Still, with the collection growing at its current rate in already cramped quarters, there are concerns about storage. “In my opinion it has already outgrown the space,” Ulmschneider says. Since 1975 there has been no new library space at Cabell, which the librarian says was meant to house one million volumes. Cabell currently houses more than two million. “We’re out of room. We need a new building. … [But] we won’t let it stop us,” he says. “We’ll put [the collection] in my office if we have to.”

Ulmschneider recalls reading comic adaptations of classic literature when he was in college. “They were the CliffsNotes of my generation,” he says. “Thousands of students were saved by them in the ’50s and ’60s.”

Colleges again are turning to comics as learning resources.

“There are a lot of different departments using comics and graphic novels,” De Haven says, referencing such works as Art Spiegelman’s “Maus.” The graphic novel illustrates the hardships Spiegelman’s father faced during the Holocaust, as well as the difficulties in their personal relationship.

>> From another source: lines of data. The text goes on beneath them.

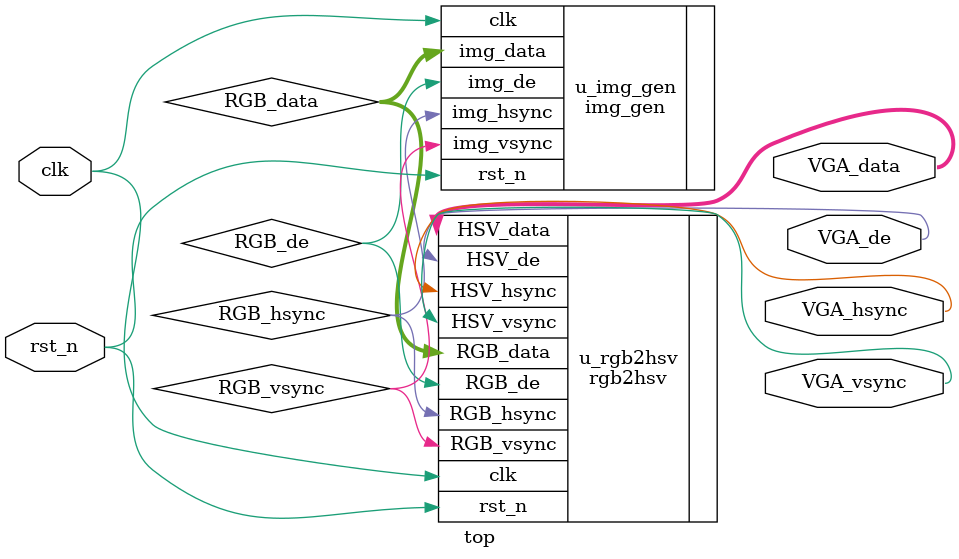
<source format=v>
`timescale 1 ns/1 ns

module top
#(
    parameter               H_DISP = 640        ,   //  图像宽度
    parameter               V_DISP = 480            //  图像高度
)  
(  
    input   wire            clk                 ,   //  时钟
    input   wire            rst_n               ,   //  复位
  
    output  wire            VGA_hsync           ,   //  行同步
    output  wire            VGA_vsync           ,   //  场同步
    //output  wire    [7:0]   H_data              ,   //  数据
    //output  wire    [7:0]   S_data              ,   //  数据
    //output  wire    [7:0]   I_data              ,   //  数据
    output  wire    [23:0]  VGA_data            ,   //  RGB数据
    output  wire            VGA_de                  //  数据使能
);  
  
    wire                    RGB_hsync           ;   //  RGB行同步
    wire                    RGB_vsync           ;   //  RGB场同步
    wire    [23:0]          RGB_data            ;   //  RGB数据
    wire                    RGB_de              ;   //  RGB数据使能

img_gen
#(
    .H_DISP                 (H_DISP             ),  //  图像宽度
    .V_DISP                 (V_DISP             )   //  图像高度
)  
u_img_gen  
(  
    .clk                    (clk                ),  //  时钟
    .rst_n                  (rst_n              ),  //  复位
  
    .img_hsync              (RGB_hsync          ),  //  RGB行同步
    .img_vsync              (RGB_vsync          ),  //  RGB场同步
    .img_data               (RGB_data           ),  //  RGB数据，RGB888
    .img_de                 (RGB_de             )   //  RGB数据使能
);

//rgb2hsi
//#(
//    .H_DISP                 (H_DISP             ),   //  图像宽度
//    .V_DISP                 (V_DISP             )    //  图像高度
//)    
//u_rgb2hsi   
//(       
//    .clk                    (clk                ),   //  时钟
//    .rst_n                  (rst_n              ),   //  复位
//    .RGB_hsync              (RGB_hsync          ),   //  RGB行同步
//    .RGB_vsync              (RGB_vsync          ),   //  RGB场同步
//    .RGB_data               (RGB_data           ),   //  RGB数据
//    .RGB_de                 (RGB_de             ),   //  RGB数据使能
//
//    .HSI_hsync              (VGA_hsync          ),   //  HSI行同步
//    .HSI_vsync              (VGA_vsync          ),   //  HSI场同步
//    .H_data                 (H_data             ),   //  H数据
//    .S_data                 (S_data             ),   //  S数据
//    .I_data                 (I_data             ),   //  I数据
//    .HSI_de                 (VGA_de             )    //  HSI数据使能
//);

rgb2hsv u_rgb2hsv
(
	.clk                    (clk            ),
	.rst_n			        (rst_n		    ),	
    .RGB_hsync		        (RGB_hsync	    ),   //RGB行同步
    .RGB_vsync		        (RGB_vsync	    ),   //RGB场同步
    .RGB_data		        (RGB_data	    ),   //RGB数据
    .RGB_de			        (RGB_de		    ),   //RGB数据使能

    .HSV_hsync		        (VGA_hsync  ),   //HSV行同步
    .HSV_vsync		        (VGA_vsync  ),   //HSV场同步
    .HSV_data		        (VGA_data   ),   //HSV数据
    .HSV_de                 (VGA_de     )     //HSV数据使能	
);

//rgb2ycbcr u_rgb2ycbcr
//(
//    .clk                 (clk           ),
//    .rst_n               (rst_n         ),
//    .RGB_hsync           (RGB_hsync     ),   //RGB行同步
//    .RGB_vsync           (RGB_vsync     ),   //RGB场同步
//    .RGB_data            (RGB_data      ),   //RGB数据
//    .RGB_de              (RGB_de        ),   //RGB数据使能
//
//    .YCbCr_hsync         (VGA_hsync     ),   //YCbCr行同步
//    .YCbCr_vsync         (VGA_vsync     ),   //YCbCr场同步
//    .YCbCr_data          (VGA_data      ),   //YCbCr数据
//    .YCbCr_de            (VGA_de        )    //YCbCr数据使能
//);

endmodule
</source>
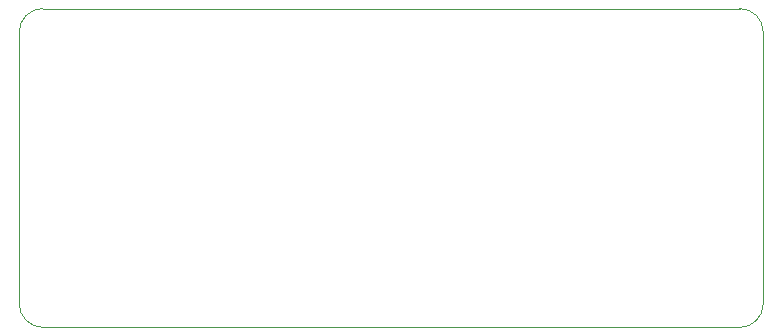
<source format=gm1>
G04 #@! TF.GenerationSoftware,KiCad,Pcbnew,7.0.9-1.fc39*
G04 #@! TF.CreationDate,2023-11-14T16:16:57+02:00*
G04 #@! TF.ProjectId,CAN_transceiver_module,43414e5f-7472-4616-9e73-636569766572,v1.0*
G04 #@! TF.SameCoordinates,Original*
G04 #@! TF.FileFunction,Profile,NP*
%FSLAX46Y46*%
G04 Gerber Fmt 4.6, Leading zero omitted, Abs format (unit mm)*
G04 Created by KiCad (PCBNEW 7.0.9-1.fc39) date 2023-11-14 16:16:57*
%MOMM*%
%LPD*%
G01*
G04 APERTURE LIST*
G04 #@! TA.AperFunction,Profile*
%ADD10C,0.100000*%
G04 #@! TD*
G04 APERTURE END LIST*
D10*
X99000000Y-87000000D02*
G75*
G03*
X97000000Y-89000000I0J-2000000D01*
G01*
X160000000Y-89000000D02*
G75*
G03*
X158000000Y-87000000I-2000000J0D01*
G01*
X99000000Y-87000000D02*
X158000000Y-87000000D01*
X97000000Y-112000000D02*
G75*
G03*
X99000000Y-114000000I2000000J0D01*
G01*
X97000000Y-112000000D02*
X97000000Y-89000000D01*
X158000000Y-114000000D02*
G75*
G03*
X160000000Y-112000000I0J2000000D01*
G01*
X160000000Y-89000000D02*
X160000000Y-112000000D01*
X158000000Y-114000000D02*
X99000000Y-114000000D01*
M02*

</source>
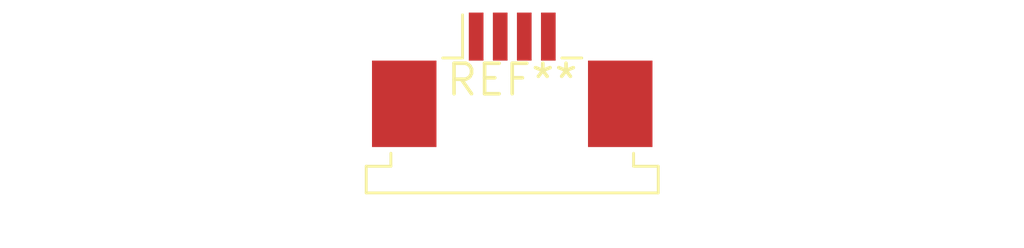
<source format=kicad_pcb>
(kicad_pcb (version 20240108) (generator pcbnew)

  (general
    (thickness 1.6)
  )

  (paper "A4")
  (layers
    (0 "F.Cu" signal)
    (31 "B.Cu" signal)
    (32 "B.Adhes" user "B.Adhesive")
    (33 "F.Adhes" user "F.Adhesive")
    (34 "B.Paste" user)
    (35 "F.Paste" user)
    (36 "B.SilkS" user "B.Silkscreen")
    (37 "F.SilkS" user "F.Silkscreen")
    (38 "B.Mask" user)
    (39 "F.Mask" user)
    (40 "Dwgs.User" user "User.Drawings")
    (41 "Cmts.User" user "User.Comments")
    (42 "Eco1.User" user "User.Eco1")
    (43 "Eco2.User" user "User.Eco2")
    (44 "Edge.Cuts" user)
    (45 "Margin" user)
    (46 "B.CrtYd" user "B.Courtyard")
    (47 "F.CrtYd" user "F.Courtyard")
    (48 "B.Fab" user)
    (49 "F.Fab" user)
    (50 "User.1" user)
    (51 "User.2" user)
    (52 "User.3" user)
    (53 "User.4" user)
    (54 "User.5" user)
    (55 "User.6" user)
    (56 "User.7" user)
    (57 "User.8" user)
    (58 "User.9" user)
  )

  (setup
    (pad_to_mask_clearance 0)
    (pcbplotparams
      (layerselection 0x00010fc_ffffffff)
      (plot_on_all_layers_selection 0x0000000_00000000)
      (disableapertmacros false)
      (usegerberextensions false)
      (usegerberattributes false)
      (usegerberadvancedattributes false)
      (creategerberjobfile false)
      (dashed_line_dash_ratio 12.000000)
      (dashed_line_gap_ratio 3.000000)
      (svgprecision 4)
      (plotframeref false)
      (viasonmask false)
      (mode 1)
      (useauxorigin false)
      (hpglpennumber 1)
      (hpglpenspeed 20)
      (hpglpendiameter 15.000000)
      (dxfpolygonmode false)
      (dxfimperialunits false)
      (dxfusepcbnewfont false)
      (psnegative false)
      (psa4output false)
      (plotreference false)
      (plotvalue false)
      (plotinvisibletext false)
      (sketchpadsonfab false)
      (subtractmaskfromsilk false)
      (outputformat 1)
      (mirror false)
      (drillshape 1)
      (scaleselection 1)
      (outputdirectory "")
    )
  )

  (net 0 "")

  (footprint "TE_84952-4_1x04-1MP_P1.0mm_Horizontal" (layer "F.Cu") (at 0 0))

)

</source>
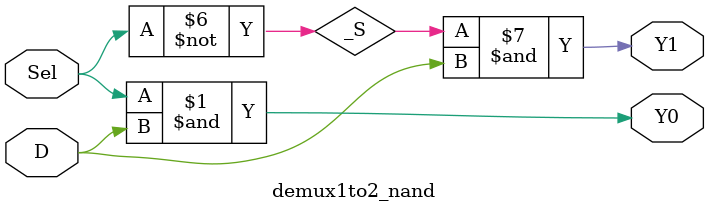
<source format=v>

module demux1to2_nand (Y0, Y1, Sel, D);  

// Input ports declaration
input Sel;
input D;

// Output ports declaration
output Y0;
output Y1;

// Internal wires declaration
wire a;
wire b;
wire _S;

// Primitive Instantiation
nand(a, Sel, D);
nand(Y0, a, a);

nand(_S,Sel,Sel);
nand(b, _S, D);
nand(Y1, b, b);


endmodule

</source>
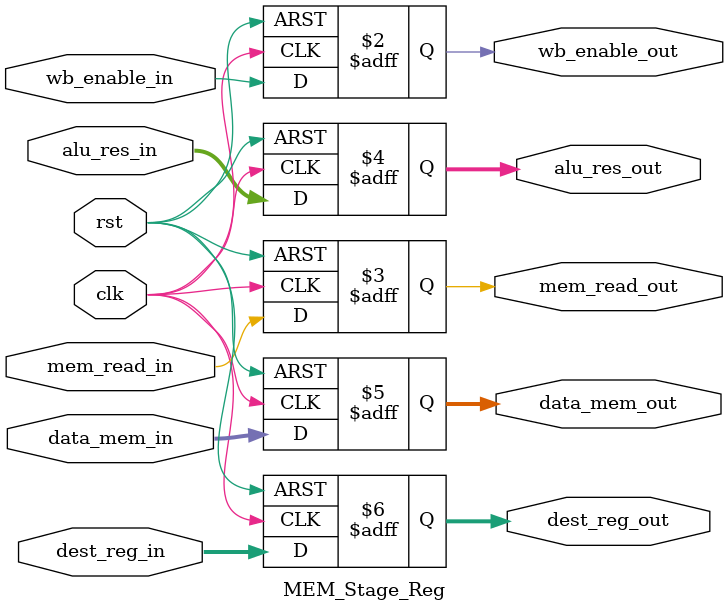
<source format=v>
module MEM_Stage_Reg(
	input clk,
	input rst,
	input wb_enable_in,
	input mem_read_in,
	input [31:0] alu_res_in,
	input [31:0] data_mem_in,
	input [3:0] dest_reg_in,
	
	output reg wb_enable_out,
	output reg mem_read_out,
	output reg [31:0] alu_res_out,
	output reg [31:0] data_mem_out,
	output reg [3:0] dest_reg_out
);

	always @(posedge clk, posedge rst) begin
        if (rst) begin
			wb_enable_out <= 1'b0;
			mem_read_out <= 1'b0;
			alu_res_out <= 32'b0;
			data_mem_out <= 32'b0;
			dest_reg_out <= 32'b0;
		end
        else begin
			wb_enable_out <= wb_enable_in;
			mem_read_out <= mem_read_in;
			alu_res_out <= alu_res_in;
			data_mem_out <= data_mem_in;
			dest_reg_out <= dest_reg_in;
		end
	end
endmodule
</source>
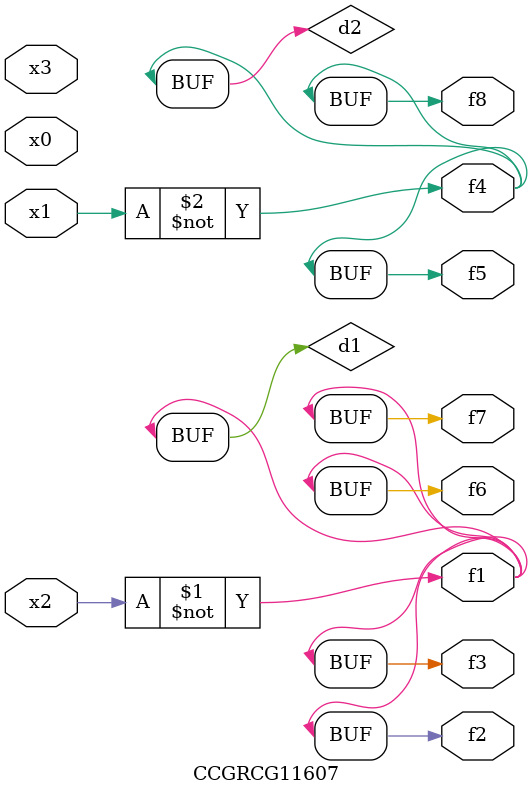
<source format=v>
module CCGRCG11607(
	input x0, x1, x2, x3,
	output f1, f2, f3, f4, f5, f6, f7, f8
);

	wire d1, d2;

	xnor (d1, x2);
	not (d2, x1);
	assign f1 = d1;
	assign f2 = d1;
	assign f3 = d1;
	assign f4 = d2;
	assign f5 = d2;
	assign f6 = d1;
	assign f7 = d1;
	assign f8 = d2;
endmodule

</source>
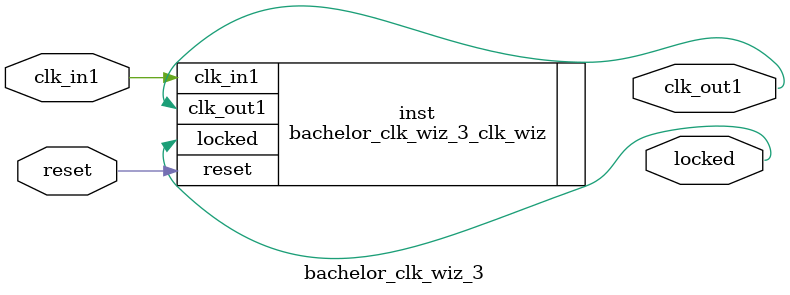
<source format=v>


`timescale 1ps/1ps

(* CORE_GENERATION_INFO = "bachelor_clk_wiz_3,clk_wiz_v6_0_15_0_0,{component_name=bachelor_clk_wiz_3,use_phase_alignment=true,use_min_o_jitter=false,use_max_i_jitter=false,use_dyn_phase_shift=false,use_inclk_switchover=false,use_dyn_reconfig=false,enable_axi=0,feedback_source=FDBK_AUTO,PRIMITIVE=MMCM,num_out_clk=1,clkin1_period=10.000,clkin2_period=10.000,use_power_down=false,use_reset=true,use_locked=true,use_inclk_stopped=false,feedback_type=SINGLE,CLOCK_MGR_TYPE=NA,manual_override=false}" *)

module bachelor_clk_wiz_3 
 (
  // Clock out ports
  output        clk_out1,
  // Status and control signals
  input         reset,
  output        locked,
 // Clock in ports
  input         clk_in1
 );

  bachelor_clk_wiz_3_clk_wiz inst
  (
  // Clock out ports  
  .clk_out1(clk_out1),
  // Status and control signals               
  .reset(reset), 
  .locked(locked),
 // Clock in ports
  .clk_in1(clk_in1)
  );

endmodule

</source>
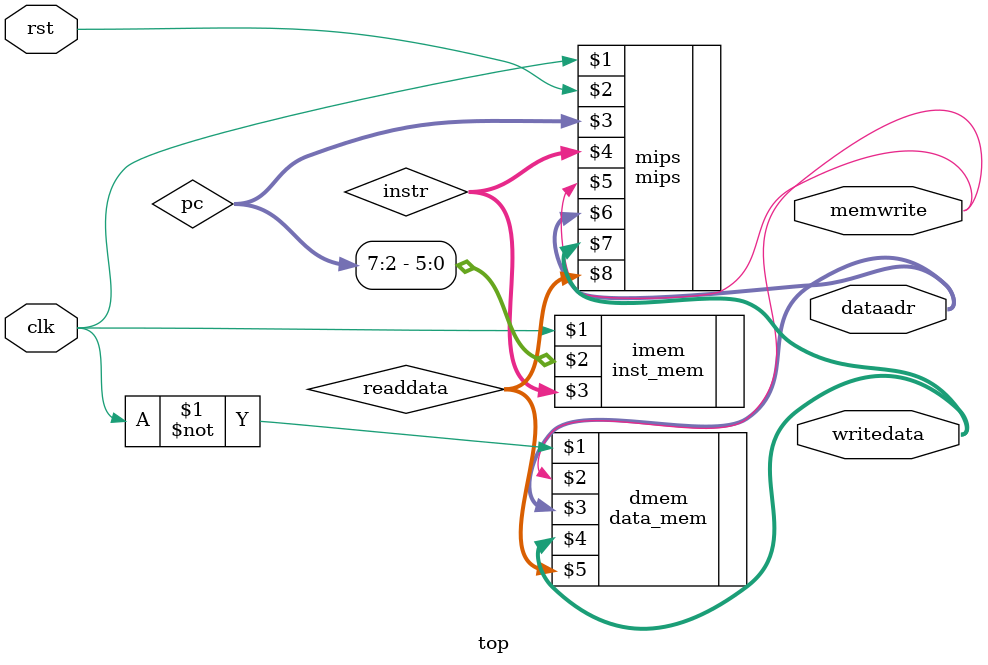
<source format=v>

`timescale 1ns / 1ps


module top(
	input wire clk,rst,
	output wire[31:0] writedata,dataadr,
	output wire memwrite
    );

	wire[31:0] pc,instr,readdata;

	mips mips(clk,rst,pc,instr,memwrite,dataadr,writedata,readdata);
	inst_mem imem(clk,pc[7:2],instr);
	data_mem dmem(~clk,memwrite,dataadr,writedata,readdata);
endmodule

</source>
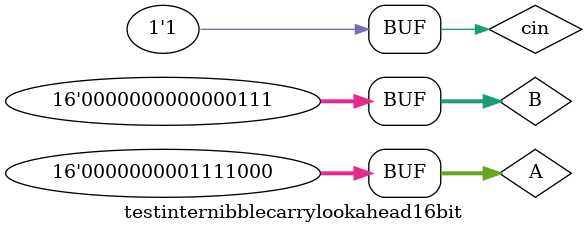
<source format=v>
`timescale 1ns / 1ps


module testinternibblecarrylookahead16bit;

	// Inputs
	reg [15:0] A;
	reg [15:0] B;
	reg cin;

	// Outputs
	wire [15:0] S;
	wire cout;

	// Instantiate the Unit Under Test (UUT)
	internibblecarrylookahead16bit uut (
		.S(S), 
		.cout(cout), 
		.A(A), 
		.B(B), 
		.cin(cin)
	);

	initial begin
		// Initialize Inputs
		A = 120;
		B = 7;
		cin = 1;

		// Wait 100 ns for global reset to finish
		#100;
        
		// Add stimulus here

	end
      
endmodule


</source>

In 2009 VCU made the book mandatory reading for all incoming freshmen.

Crisis on Infinite Earths

Not all is super in the world of the comics.

Randy Duncan, a professor at Henderson State University and co-author of “The Power of Comics: History, Form, and Culture,” says that the comic purchasing public is thinning out and getting older.

“Young people are now likely to turn to video games for [that] sort of escape and entertainment,” Duncan says. “Readers who might otherwise have abandoned comics in their 20s continue to find comic books that fit their more discerning tastes. Thus, comic shops are now filled with all these men in their 40s and 50s who never stopped reading comic books.”

Though circulation figures are difficult to find, comic sales definitely are down when compared with the Golden Age of the ’40s. Then, popular titles could top a million copies. Now many of the so-called best-sellers have circulations of less than 100,000.

“There are almost certainly fewer readers nowadays, but most of those readers are middle-aged professionals who are able to spend more than a $100 a day on comic books,” Duncan says. “For the time being these hardcore fans are probably enough to sustain the industry, but the future is uncertain.”

While the direction of the industry might be unknown, the future of VCU’s collection isn’t. Jackson and Williams will continue in their role as guardians of the collection, turning chaos into order.

“I get accused of having the world’s coolest job,” Jackson says. “And I won’t deny it.”